What the exercise asks: Revise the lines between the line holding "Os servidores MCP" and the line holding "Python, como o", inclusive, so that "Docker" becomes "Podman" and nothing else changes.

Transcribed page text
****************************************

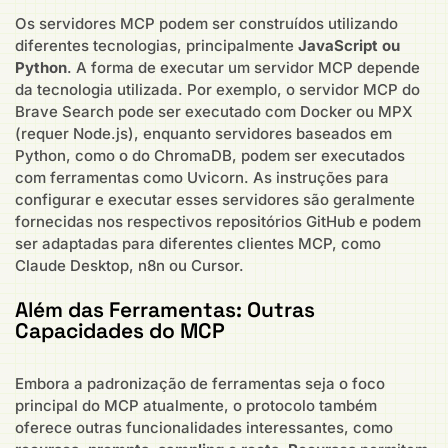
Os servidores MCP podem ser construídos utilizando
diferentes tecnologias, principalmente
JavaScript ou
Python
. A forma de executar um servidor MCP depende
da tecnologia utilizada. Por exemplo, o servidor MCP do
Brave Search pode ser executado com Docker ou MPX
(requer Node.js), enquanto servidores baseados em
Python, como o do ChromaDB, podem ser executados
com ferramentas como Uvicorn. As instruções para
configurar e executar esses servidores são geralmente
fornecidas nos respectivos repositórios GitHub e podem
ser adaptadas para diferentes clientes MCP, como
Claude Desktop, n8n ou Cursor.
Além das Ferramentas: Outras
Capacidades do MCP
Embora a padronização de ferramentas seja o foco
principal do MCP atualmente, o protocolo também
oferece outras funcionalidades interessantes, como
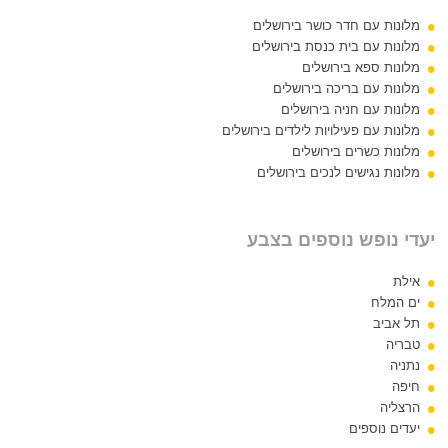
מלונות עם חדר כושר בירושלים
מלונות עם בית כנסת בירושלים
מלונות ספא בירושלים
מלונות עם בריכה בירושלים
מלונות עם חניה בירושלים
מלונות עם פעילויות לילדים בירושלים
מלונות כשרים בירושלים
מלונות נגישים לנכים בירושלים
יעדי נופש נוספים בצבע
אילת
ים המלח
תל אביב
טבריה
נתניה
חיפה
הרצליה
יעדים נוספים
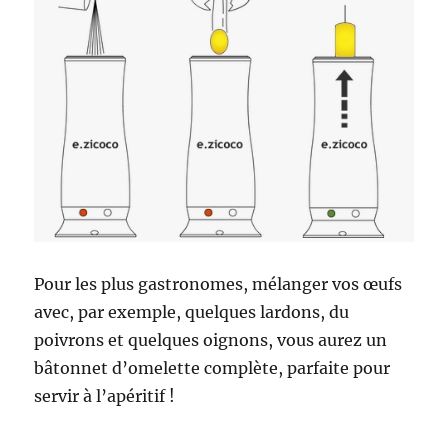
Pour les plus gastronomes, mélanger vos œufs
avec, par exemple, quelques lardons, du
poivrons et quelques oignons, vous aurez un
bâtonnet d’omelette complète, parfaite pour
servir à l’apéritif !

****************************************

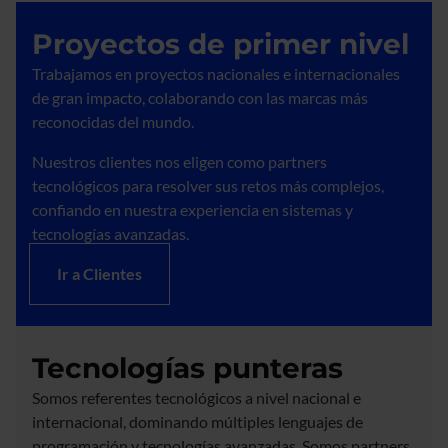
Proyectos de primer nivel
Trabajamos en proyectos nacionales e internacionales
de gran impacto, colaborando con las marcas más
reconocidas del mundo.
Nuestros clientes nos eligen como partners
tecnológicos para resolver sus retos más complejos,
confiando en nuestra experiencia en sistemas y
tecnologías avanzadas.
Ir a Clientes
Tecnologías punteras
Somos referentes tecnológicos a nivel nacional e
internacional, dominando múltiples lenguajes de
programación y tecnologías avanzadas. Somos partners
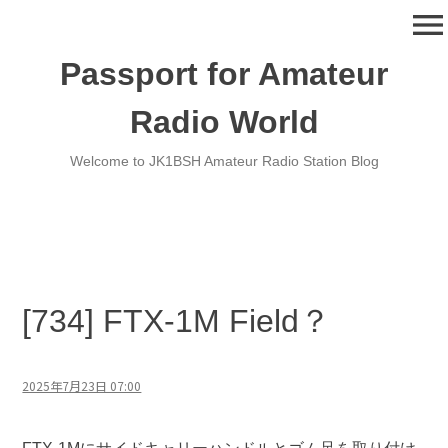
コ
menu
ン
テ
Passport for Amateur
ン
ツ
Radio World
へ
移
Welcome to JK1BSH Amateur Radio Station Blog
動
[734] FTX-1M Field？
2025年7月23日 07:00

****************************************

Task response:
Os servidores MCP podem ser construídos utilizando
diferentes tecnologias, principalmente
JavaScript ou
Python
. A forma de executar um servidor MCP depende
da tecnologia utilizada. Por exemplo, o servidor MCP do
Brave Search pode ser executado com Podman ou MPX
(requer Node.js), enquanto servidores baseados em
Python, como o do ChromaDB, podem ser executados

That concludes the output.